Israeli Prime Minister Benjamin Netanyahu secretly met with Saudi Arabia’s Crown Prince Mohammed bin Salman on Sunday, which would be the first known meeting between senior Israeli and Saudi officials amid a push by the Trump administration to normalize ties between the longtime adversaries, according to A.P. News, citing Hebrew-language media.

Netanyahu and Yossi Cohen, head of Israel’s Mossad spy agency, took a rare flight to the city of Neom, located in the Tabuk Province of northwestern Saudi Arabia, on Sunday, where they met with the crown prince and U.S. Secretary of State Mike Pompeo.

Sources told WSJ that senior officials from both countries discussed a wide range of issues, including the normalization of ties between both countries, along with other topics concerning Iran – no agreements were reached at the meeting, the sources added.

The meeting, possibly orchestrated by the Trump administration to isolate Iran and advance Israel’s status in the Middle East, could suggest direct diplomatic relations may improve if an agreement is reached and result in a regional realignment, ultimately benefiting the U.S. However, the Saudi government has ignored calls to normalize ties with Israel as long as its conflict with the Palestinians remains unresolved.

In recent months, Israel has already made normalization deals with Bahrain, the United Arab Emirates, and Sudan.

Saudi state media did not report on the meeting.

However, flight tracking data showed an “absolutely rare Israeli flight direct to new Saudi mega-city Neom on Red Sea shore It was Bibi’s ex-fav bizjet t7-cpx.
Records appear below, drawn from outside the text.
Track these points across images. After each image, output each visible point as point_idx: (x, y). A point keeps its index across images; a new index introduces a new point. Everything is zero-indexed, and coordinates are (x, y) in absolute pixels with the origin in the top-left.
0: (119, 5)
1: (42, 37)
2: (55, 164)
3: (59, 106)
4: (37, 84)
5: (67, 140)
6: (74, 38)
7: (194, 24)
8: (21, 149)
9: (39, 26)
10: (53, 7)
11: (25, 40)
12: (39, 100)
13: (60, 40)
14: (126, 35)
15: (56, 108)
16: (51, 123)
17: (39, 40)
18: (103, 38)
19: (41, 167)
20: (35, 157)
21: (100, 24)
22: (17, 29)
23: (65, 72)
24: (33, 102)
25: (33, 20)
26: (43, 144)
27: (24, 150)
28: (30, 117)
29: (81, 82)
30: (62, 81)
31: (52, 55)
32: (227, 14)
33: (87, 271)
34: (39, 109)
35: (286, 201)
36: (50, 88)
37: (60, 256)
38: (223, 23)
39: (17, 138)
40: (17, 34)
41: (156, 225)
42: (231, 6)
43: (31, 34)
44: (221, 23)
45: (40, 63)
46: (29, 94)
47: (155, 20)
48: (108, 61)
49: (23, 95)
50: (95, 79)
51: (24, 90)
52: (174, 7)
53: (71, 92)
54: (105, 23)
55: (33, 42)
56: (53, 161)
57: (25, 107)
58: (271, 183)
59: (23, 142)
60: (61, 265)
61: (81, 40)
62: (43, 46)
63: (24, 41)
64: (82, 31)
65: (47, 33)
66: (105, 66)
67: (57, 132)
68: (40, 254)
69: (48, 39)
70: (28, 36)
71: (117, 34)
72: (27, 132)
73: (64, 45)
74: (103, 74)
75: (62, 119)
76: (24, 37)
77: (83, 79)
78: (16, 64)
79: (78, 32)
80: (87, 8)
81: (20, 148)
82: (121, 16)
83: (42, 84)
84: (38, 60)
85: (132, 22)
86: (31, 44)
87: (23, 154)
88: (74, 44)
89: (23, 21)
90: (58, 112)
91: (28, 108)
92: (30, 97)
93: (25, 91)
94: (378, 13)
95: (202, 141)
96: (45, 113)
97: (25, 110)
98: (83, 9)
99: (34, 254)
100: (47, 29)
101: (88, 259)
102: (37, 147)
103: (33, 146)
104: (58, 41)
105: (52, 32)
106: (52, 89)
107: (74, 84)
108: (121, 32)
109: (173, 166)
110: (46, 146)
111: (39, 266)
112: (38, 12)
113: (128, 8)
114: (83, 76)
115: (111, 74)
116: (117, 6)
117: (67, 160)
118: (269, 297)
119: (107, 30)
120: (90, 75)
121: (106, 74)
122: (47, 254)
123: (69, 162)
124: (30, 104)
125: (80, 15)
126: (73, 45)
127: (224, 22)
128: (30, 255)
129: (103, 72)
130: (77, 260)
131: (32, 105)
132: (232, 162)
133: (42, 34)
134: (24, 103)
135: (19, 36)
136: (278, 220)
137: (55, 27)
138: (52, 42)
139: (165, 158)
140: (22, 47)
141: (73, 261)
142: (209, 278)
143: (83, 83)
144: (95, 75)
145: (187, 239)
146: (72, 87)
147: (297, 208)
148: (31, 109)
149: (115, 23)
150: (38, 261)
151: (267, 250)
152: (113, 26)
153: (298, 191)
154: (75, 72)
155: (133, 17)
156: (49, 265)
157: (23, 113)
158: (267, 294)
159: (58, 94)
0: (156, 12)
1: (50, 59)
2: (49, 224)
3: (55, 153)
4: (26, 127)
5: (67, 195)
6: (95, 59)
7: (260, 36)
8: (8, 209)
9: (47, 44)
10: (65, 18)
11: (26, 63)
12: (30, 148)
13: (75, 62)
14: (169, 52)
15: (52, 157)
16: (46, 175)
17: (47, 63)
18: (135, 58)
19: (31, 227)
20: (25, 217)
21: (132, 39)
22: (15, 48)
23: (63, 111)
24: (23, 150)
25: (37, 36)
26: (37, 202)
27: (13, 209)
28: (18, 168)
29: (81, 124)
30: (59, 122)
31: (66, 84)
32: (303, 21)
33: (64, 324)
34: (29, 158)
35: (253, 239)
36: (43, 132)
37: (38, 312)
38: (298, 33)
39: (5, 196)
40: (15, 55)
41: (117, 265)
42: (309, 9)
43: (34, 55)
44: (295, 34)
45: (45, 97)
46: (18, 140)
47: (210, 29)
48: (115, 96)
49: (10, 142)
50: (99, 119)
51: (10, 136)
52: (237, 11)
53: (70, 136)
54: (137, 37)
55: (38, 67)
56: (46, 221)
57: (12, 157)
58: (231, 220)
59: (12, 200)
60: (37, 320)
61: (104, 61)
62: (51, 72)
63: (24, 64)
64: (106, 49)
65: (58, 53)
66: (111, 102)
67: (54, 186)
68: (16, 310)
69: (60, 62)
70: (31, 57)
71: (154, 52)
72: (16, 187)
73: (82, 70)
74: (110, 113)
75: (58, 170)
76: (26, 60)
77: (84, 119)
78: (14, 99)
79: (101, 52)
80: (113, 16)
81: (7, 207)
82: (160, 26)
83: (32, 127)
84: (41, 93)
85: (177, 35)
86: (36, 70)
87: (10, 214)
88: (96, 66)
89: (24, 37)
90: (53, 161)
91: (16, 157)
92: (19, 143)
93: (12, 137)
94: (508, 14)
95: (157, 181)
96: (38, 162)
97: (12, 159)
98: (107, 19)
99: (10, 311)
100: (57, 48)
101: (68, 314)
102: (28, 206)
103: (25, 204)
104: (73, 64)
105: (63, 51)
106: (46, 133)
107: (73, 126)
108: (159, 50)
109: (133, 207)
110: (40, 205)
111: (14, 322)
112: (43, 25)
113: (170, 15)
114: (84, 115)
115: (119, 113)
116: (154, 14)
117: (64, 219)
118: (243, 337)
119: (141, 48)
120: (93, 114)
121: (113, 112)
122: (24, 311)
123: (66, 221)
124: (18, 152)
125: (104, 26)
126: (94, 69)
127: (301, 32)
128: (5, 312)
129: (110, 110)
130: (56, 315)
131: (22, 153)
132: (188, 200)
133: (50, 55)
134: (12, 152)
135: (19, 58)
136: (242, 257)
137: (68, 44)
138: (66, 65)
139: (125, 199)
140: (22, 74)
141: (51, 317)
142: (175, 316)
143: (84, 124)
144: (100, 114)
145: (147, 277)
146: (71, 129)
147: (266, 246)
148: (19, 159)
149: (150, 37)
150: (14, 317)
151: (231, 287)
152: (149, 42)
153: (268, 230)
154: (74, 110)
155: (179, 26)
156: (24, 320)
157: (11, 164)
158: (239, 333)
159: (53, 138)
Back to Tel Aviv after 5 hours on the ground,” tweeted the editor of Haaretz.

Normalizing relations between Saudi Arabia and Israel before resolving Palestinian statehood would be a major power shift in the region, upending a decades-old pan-Arab position. As WSJ points out, Saudi Arabia’s king has had disagreements with his son for embracing Israel.
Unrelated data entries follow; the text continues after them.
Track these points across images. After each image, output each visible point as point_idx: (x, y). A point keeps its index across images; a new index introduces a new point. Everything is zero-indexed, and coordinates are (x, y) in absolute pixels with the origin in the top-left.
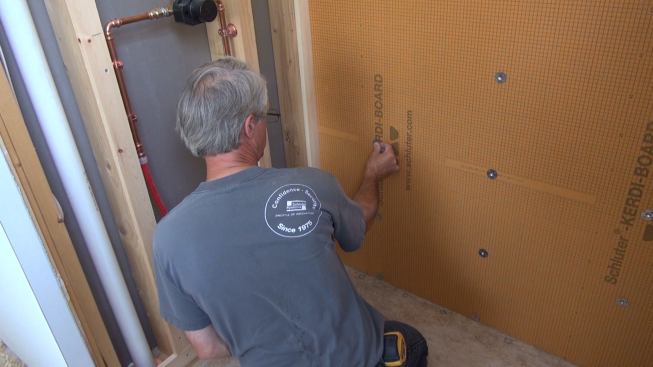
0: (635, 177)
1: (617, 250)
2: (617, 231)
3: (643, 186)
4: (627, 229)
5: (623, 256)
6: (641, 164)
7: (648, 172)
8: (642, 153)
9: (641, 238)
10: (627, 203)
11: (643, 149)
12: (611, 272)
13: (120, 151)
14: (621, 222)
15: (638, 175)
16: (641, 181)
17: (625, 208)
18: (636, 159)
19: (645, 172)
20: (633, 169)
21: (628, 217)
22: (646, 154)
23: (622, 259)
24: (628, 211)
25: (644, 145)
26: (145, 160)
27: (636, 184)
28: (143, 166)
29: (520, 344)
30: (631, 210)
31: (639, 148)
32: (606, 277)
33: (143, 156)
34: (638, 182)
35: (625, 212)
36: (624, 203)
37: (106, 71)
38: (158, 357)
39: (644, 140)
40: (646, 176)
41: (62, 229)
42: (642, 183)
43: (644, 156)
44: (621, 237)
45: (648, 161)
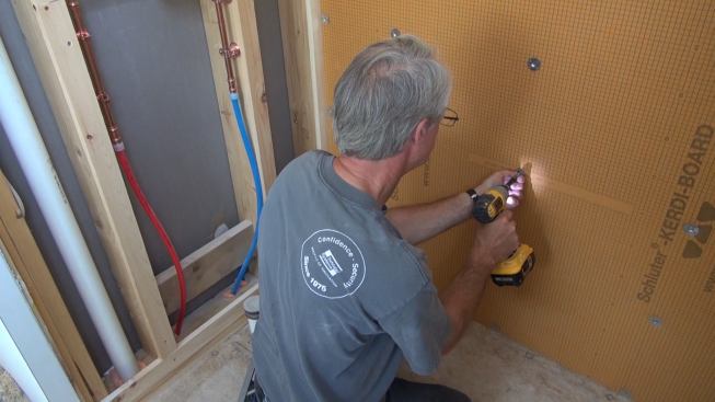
0: (679, 187)
1: (653, 266)
2: (654, 245)
3: (687, 198)
4: (666, 243)
5: (659, 272)
6: (687, 172)
7: (693, 181)
8: (689, 160)
9: (680, 255)
10: (668, 215)
11: (690, 155)
12: (645, 289)
13: (89, 137)
14: (660, 236)
15: (683, 184)
16: (685, 191)
17: (666, 221)
18: (681, 167)
19: (690, 181)
20: (677, 178)
21: (668, 231)
22: (693, 161)
23: (658, 275)
24: (668, 224)
25: (692, 151)
26: (121, 146)
27: (679, 195)
28: (118, 154)
29: (542, 359)
30: (671, 223)
31: (685, 154)
32: (639, 295)
33: (119, 142)
34: (682, 193)
35: (665, 225)
36: (665, 215)
37: (69, 43)
38: (142, 360)
39: (692, 146)
40: (692, 186)
41: (22, 225)
42: (687, 194)
43: (690, 164)
44: (659, 253)
45: (695, 170)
As explained by the Carnegie Endowment for International Peace, formalizing Saudi-Israeli relations would help each country achieve several strategic and military goals:

Saudi Arabia and Israel want to see the United States use its military might to defeat, not just contain, the threat from Iran. They both actively push for an all-encompassing and hard-to-get U.S.-Iran deal that conflates the U.S. priorities of halting Iran’s nuclear program and attacks on U.S. interests with countering Iran’s broader geopolitical expansion across the region.

Israel, Saudi Arabia, and the United States all want Washington to remain actively invested in the fight against terrorism in the Middle East.

So is the rush by the Trump administration to normalize relations with the Israeli-Gulf States a sign that war with Iran is on the horizon?